One of the challenges for home makers and cooks is to prepare tasty and attractive meals that are healthy and safe at the same time. Fussy eaters and people on a diet always end up complaining that their meals are dull and lifeless, that they have been condemned to living a life without the pleasure of eating. The comparison of the food on the table is usually made with commercially served restaurant food, greasy fast food, or with store-bought gourmet food products. These are not only loaded with unhealthy fats and unnecessary sodium, but also cost the earth. Here is a heart healthy, low fat recipe for egg white salad that will more than adequately perk up any main course.
1. Fresh eggs – 6
2. Celery – 1/4 cup, finely chopped
3. Onion – 1/4 cup, finely chopped
4. Garlic – 4-6 cloves, finely chopped
5. Onion chives – 1 tablespoon
6. Garlic chives – 1 tablespoon
7. Mayonnaise – 4 tablespoons
8. Dijon mustard – 1 tablespoon
9. Lime juice – 1 tablespoon
10. Salt and pepper to taste
1. Boil the eggs
Place the eggs gently into a pan with enough cool water to cover the eggs. Place it on the oven with moderate heat and bring it to a boil. Once it comes to a boil, reduce the heat to low, cover the pan and let boil for about eight minutes. Take it off the heat and let it cool down. You can place the eggs in a colander and hold them under running tap water to cool them down. Once it is cool enough to handle, remove the shell carefully.
2. Separate the whites
Slice each boiled egg into two halves and remove the yolks from the white.
3. Chop the egg whites
Using a sharp knife and a chopping board, chop the egg whites into small cubes of less than 1cm each.
4. Mix the salad together
Take a large mixing bowl and put the chopped egg whites into it along with the mayonnaise, mustard, chopped celery, chopped onion, onion and garlic chives, lime juice, and salt and pepper. Mix gently and thoroughly till the salad is evenly mixed.
5. Serve the salad
This salad can be served as a healthy standalone dish, spread over flat bread, or as an accompaniment for a main dish. It can also be used as a tasty and healthy sandwich filling.

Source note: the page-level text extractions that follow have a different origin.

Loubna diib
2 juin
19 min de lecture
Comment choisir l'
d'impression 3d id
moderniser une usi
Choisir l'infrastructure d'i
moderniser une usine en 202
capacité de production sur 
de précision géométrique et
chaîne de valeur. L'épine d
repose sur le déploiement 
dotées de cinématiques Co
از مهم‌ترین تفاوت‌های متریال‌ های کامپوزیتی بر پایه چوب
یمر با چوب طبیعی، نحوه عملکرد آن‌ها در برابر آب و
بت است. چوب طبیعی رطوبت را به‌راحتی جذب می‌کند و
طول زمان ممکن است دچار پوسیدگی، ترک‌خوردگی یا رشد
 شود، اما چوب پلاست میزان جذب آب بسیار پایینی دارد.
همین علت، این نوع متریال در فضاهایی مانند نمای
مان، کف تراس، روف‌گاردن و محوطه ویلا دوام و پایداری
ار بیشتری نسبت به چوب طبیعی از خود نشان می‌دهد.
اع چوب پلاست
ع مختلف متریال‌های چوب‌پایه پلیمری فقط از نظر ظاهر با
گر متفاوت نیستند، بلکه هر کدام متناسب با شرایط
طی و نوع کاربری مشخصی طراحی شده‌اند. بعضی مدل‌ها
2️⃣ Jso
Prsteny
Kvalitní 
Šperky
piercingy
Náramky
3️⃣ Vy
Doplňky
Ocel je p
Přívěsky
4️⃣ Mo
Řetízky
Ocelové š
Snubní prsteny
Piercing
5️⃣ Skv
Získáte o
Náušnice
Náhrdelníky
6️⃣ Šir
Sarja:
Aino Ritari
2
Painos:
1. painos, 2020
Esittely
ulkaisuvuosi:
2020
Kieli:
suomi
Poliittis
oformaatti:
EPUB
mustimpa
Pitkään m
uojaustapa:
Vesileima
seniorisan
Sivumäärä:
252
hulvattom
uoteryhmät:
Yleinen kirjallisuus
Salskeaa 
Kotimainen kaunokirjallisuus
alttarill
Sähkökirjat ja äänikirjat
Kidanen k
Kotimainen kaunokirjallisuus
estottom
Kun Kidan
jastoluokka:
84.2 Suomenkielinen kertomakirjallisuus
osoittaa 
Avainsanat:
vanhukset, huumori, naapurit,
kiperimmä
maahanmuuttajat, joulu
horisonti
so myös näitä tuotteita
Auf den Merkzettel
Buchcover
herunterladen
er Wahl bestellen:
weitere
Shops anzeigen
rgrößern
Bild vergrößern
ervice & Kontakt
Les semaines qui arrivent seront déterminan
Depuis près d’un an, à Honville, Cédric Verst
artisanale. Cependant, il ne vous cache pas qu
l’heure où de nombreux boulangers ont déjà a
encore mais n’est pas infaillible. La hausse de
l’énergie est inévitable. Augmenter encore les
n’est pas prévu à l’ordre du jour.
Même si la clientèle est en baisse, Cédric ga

Frequently Asked Questions:
1. Is this salad safe for people with a history of congestive heart disease or high cholesterol levels?
Yes, it is. If you are making this for a person with congestive heart disease or someone with elevated cholesterol levels, ensure that you use low-fat mayonnaise, or soy mayonnaise; or substitute the mayonnaise with white sauce.
1. You can serve this salad straight away after preparing it, when it is still slightly warm. You can also serve it at room temperature. It tastes equally good chilled, so there is no need to warm it up after taking it out of the fridge if any of it is left over for the next day.
2. If you are making this for people who do not have any health concerns such as obesity or heart disease, you can crumble the yolks and mix them into the salad. The crumbs will add taste and nutritional value to the salad.
3. You can experiment with adding other fresh salad vegetables like lettuce leaves, chopped tomato, chopped bell pepper, etc.
4. If you are serving this as a main course, you can increase the protein value by adding chopped roasted nuts of different kinds.
Things to Watch Out for:
This may cause an allergic reaction to people with allergies to eggs. If you are adding nuts to this recipe too, make sure that those you will be serving it to are not allergic to it.